2. The method as recited in claim 1, wherein the first analysis system is a chromatographic system.

3. The method as recited in claim 1, wherein the result data includes information about switching on and switching off the introduction of calibrant material.

4. The method as recited in claim 3, wherein the result data includes information about initiation of the injection of a pulse of calibrant material of a given amplitude and pulse width.

5. The method as recited in claim 1, wherein the result data includes information about an amount or flow rate of calibrant material to be introduced into the mass spectrometer.

6. The method as recited in claim 1, wherein the result data includes information about a choice of calibrant material to be introduced into the mass spectrometer.

7. The method as recited in claim 1, wherein the result data is generated to activate the introduction of the calibrant material when a total ion current exceeds a predetermined threshold.

8. The method as recited in claim 1, wherein the at least some of the multiplicity of mass spectra are searched for at least one of a list of predetermined values of m/q and wherein the result data is generated to activate the introduction of the calibrant material when at least one of the list of values is present in a given spectrum.

9. The method as recited in claim 1, wherein at least some of the multiplicity of mass spectra are searched for at least one of a list of predetermined mass spectral characteristics and wherein the result data is generated to activate the introduction of the calibrant material when at least one of the list of characteristics is present in a given spectrum.

10. The method as recited in claim 1, wherein the at least some of the multiplicity of mass spectra are searched for at least one of an exclusion list of predetermined peak characteristics and wherein the result data is generated to activate the introduction of the calibrant material when none of the exclusion list of characteristics is present in a given spectrum.

11. The method as recited in claim 5, wherein the result data is generated to control the amount or flow rate of calibrant material to be introduced based on a level of an analyte peak of the at least some of the multiplicity of mass spectra.

12. The method as recited in claim 1, wherein the first analysis system is a multi-dimensional analysis system.
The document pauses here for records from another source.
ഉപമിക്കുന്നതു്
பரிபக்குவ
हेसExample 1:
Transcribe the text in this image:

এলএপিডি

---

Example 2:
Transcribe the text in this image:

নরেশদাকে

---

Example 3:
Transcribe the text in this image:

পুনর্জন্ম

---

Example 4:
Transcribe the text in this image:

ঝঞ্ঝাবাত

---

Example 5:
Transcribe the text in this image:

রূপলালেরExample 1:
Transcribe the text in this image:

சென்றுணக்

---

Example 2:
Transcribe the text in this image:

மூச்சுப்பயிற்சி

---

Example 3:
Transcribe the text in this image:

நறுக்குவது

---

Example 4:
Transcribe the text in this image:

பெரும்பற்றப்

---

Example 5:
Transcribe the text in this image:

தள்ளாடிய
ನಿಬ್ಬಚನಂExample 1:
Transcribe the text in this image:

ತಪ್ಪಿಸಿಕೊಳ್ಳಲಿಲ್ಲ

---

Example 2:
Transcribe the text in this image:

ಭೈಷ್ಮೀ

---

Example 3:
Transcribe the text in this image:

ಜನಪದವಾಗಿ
13. The method as recited in claim 12, wherein an introduction of calibrant material is suspended for at least one substantially complete analysis run in a last stage of the multi-dimensional analysis system.

14. An arrangement for analyzing a sample comprising:

a) a first analysis system delivering a temporally changing sample;

b) a mass spectrometer connected downstream, in fluid communication to the first analysis system;

c) a data acquisition device for acquiring mass spectra of an analyte fed to the mass spectrometer;

d) a controllable injector to introduce calibrant material into the mass spectrometer;

e) a control unit receiving information on the acquired mass spectra from the data acquisition device, the control unit configured to dynamically control the injector based on the received information.
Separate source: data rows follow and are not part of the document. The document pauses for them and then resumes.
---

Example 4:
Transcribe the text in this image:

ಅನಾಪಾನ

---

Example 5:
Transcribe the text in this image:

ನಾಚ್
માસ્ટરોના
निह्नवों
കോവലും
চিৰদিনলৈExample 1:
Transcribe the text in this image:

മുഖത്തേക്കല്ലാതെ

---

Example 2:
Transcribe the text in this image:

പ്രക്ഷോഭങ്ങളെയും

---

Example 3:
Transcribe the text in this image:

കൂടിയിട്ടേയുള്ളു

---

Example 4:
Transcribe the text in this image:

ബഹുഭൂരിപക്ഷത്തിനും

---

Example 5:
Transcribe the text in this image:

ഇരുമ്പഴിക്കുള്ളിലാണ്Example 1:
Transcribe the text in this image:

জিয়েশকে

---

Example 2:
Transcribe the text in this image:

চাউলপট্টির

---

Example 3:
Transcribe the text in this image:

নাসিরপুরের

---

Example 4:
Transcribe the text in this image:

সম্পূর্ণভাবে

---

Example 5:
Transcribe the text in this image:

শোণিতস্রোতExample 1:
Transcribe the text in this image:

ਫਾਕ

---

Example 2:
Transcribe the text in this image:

15. The arrangement as recited in claim 14, wherein the first analysis system is a chromatographic system.

16. The arrangement as recited in claim 15, wherein the chromatographic system comprises a multi-dimensional chromatographic system, in particular a comprehensive two-dimensional gas chromatographic system.

17. The arrangement as recited in claim 14, wherein the mass spectrometer is a time-of-flight mass spectrometer.
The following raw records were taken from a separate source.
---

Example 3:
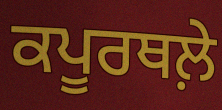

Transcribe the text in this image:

ਕਪੂਰਥਲ਼ੇ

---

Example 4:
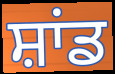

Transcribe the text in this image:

ਸ਼ਾਂਡ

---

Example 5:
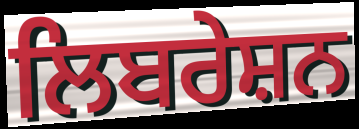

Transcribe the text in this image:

ਲਿਬਰੇਸ਼ਨ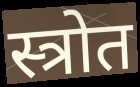
स्त्रोत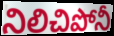
నిలిచిపోనీ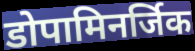
डोपामिनर्जिकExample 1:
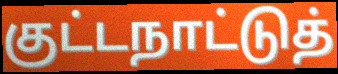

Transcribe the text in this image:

குட்டநாட்டுத்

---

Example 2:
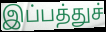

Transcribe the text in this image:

இப்பத்துச்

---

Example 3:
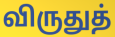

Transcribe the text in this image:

விருதுத்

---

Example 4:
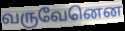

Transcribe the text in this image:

வருவேனென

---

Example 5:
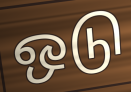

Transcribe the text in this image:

ஒடுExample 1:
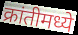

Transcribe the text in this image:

क्रांतीमध्ये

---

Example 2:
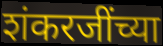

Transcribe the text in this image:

शंकरजींच्या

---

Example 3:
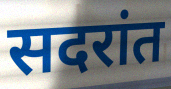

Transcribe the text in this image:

सदरांत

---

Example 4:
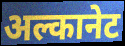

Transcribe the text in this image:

अल्कानेट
18. The arrangement as recited in claim 14, wherein the controllable injector comprises an electronically adjustable calibrant injection valve.

19. Use of a solenoid valve for introducing a calibrant material into a mass spectrometer, the solenoid valve comprising a piston having a polymer sealing face and a hard orifice plate, the polymer sealing face of the piston sealing against the orifice plate.

20. Use as recited in claim 19, characterized in that a calibrant flow delivered by the valve expands directly into an ionization region of the mass spectrometer.